The reason Greece is in financial straits is because they gave up their own monetary sovereignty when they joined the European Union (EU). What that means is that someone besides themselves is going to decide what currency the Greeks repay their debts in.

The United States is still a "monetarily sovereign" country. Nothing like Greece is going to happen here, ever! We can create our own money; Greece can't. It's really pretty simple: Greece is a "user" of currency, while the US is an "Issuer" of currency.

We have already seen how "strong" the Greek government is against the financial powers that rule Europe. People are jumping out of windows, 200' above ground because the situation is hopeless.

The United States is nowhere near that sitution, and to suggest otherwise is sheer fear-mongering.

If the media in the US would do its job and faithfully report how various schools of economic thought have fared in both the prognostication, diagnosis and proposed remedy for the present economic situation, the country would be much better off.
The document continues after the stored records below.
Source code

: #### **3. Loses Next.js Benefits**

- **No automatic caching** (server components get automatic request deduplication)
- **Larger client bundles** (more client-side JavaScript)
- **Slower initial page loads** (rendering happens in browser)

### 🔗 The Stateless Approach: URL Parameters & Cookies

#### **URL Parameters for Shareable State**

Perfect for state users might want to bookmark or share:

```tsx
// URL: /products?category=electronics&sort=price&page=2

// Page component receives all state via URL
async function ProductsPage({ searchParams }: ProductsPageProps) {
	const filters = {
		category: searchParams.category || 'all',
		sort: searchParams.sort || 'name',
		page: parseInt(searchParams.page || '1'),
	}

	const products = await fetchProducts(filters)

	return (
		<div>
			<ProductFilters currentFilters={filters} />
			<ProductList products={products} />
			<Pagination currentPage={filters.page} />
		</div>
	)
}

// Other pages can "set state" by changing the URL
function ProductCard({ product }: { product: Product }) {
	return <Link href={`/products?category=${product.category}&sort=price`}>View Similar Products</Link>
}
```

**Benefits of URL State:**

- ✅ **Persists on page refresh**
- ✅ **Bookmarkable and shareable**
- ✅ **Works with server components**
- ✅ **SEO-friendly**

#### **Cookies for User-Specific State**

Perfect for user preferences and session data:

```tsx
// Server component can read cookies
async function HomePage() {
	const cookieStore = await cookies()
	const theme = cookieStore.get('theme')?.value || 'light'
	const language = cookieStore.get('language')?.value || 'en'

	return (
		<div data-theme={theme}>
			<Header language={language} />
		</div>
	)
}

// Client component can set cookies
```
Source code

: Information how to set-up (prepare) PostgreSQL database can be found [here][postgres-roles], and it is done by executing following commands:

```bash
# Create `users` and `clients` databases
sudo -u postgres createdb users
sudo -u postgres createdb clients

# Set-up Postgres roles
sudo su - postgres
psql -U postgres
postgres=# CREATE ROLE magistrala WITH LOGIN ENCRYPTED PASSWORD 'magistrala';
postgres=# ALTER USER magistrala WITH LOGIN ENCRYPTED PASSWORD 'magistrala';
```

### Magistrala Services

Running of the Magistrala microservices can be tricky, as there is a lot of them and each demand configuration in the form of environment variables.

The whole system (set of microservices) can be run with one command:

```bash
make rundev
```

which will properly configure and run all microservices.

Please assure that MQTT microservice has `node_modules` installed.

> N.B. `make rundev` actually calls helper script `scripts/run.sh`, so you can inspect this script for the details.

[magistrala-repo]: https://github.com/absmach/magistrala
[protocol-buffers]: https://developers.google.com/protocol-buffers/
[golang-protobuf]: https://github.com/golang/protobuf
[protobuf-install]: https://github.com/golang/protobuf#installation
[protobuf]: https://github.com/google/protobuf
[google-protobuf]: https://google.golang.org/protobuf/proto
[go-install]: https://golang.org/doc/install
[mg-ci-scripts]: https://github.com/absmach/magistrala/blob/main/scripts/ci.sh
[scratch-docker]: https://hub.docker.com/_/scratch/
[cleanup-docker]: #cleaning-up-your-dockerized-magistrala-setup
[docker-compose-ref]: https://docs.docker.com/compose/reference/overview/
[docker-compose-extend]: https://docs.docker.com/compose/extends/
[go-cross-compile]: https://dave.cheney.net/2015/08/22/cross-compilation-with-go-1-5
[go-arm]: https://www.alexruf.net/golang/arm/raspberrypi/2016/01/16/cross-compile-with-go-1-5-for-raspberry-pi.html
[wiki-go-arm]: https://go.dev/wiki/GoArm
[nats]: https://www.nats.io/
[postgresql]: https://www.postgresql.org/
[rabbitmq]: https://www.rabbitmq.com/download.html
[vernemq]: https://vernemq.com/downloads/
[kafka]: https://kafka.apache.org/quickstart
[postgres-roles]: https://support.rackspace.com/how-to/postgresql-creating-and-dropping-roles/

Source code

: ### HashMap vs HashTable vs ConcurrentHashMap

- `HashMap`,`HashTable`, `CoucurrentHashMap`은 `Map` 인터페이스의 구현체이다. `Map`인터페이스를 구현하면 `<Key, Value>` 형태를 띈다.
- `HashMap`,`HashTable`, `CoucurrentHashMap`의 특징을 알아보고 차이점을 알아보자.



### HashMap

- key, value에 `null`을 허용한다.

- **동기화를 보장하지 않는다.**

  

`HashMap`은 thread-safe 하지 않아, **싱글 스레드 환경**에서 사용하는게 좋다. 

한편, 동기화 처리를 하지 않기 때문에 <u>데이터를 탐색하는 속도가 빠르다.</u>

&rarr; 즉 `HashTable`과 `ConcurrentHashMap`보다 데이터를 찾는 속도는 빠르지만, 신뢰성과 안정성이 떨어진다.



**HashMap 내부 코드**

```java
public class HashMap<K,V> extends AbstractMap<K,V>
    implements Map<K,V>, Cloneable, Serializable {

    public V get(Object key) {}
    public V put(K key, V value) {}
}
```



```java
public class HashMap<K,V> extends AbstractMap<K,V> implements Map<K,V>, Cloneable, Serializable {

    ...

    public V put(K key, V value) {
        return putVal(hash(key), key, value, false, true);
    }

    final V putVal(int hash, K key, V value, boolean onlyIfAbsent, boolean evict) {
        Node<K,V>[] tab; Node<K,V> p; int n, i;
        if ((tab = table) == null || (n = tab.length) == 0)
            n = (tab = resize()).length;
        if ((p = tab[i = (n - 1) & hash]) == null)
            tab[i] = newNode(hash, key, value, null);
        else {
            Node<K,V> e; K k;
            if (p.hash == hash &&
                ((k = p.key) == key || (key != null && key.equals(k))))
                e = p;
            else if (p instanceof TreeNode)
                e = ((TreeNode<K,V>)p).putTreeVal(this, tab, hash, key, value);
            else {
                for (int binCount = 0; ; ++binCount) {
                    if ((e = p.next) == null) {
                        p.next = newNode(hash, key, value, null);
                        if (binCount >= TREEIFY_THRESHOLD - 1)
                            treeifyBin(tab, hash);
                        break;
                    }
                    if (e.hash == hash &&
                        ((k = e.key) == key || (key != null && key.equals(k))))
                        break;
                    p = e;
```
We have seen the predctions and remedies proposed by the "Chicage School" of economics (the "real business cycle"). Fell flat on their faces.

We have seen the predictions and remedies of the ""new Keynesians" proffered, but never taken very seriously.

We have seen the "Austrians" put forth their recommendations, most of which coincided with the RBC group. None of these schools of thought have worked,which include the DSGE (dynamic stochastic general equilibrium) model and "neo-classicism.". That is because not a single one of them actually understand how the economic system actually works.

It is the advcates of "Modern Monetary Theory" and "Monetary Sovereignty" who correctly called every move in the markets. They were right about interest rates--they said they would go lower, when everyone else said they'd go higher; they said that there would be no "crowding ou", and there was none, among other issues.

This could go on for quite a while, but then that's why we have journalists. Please do you job.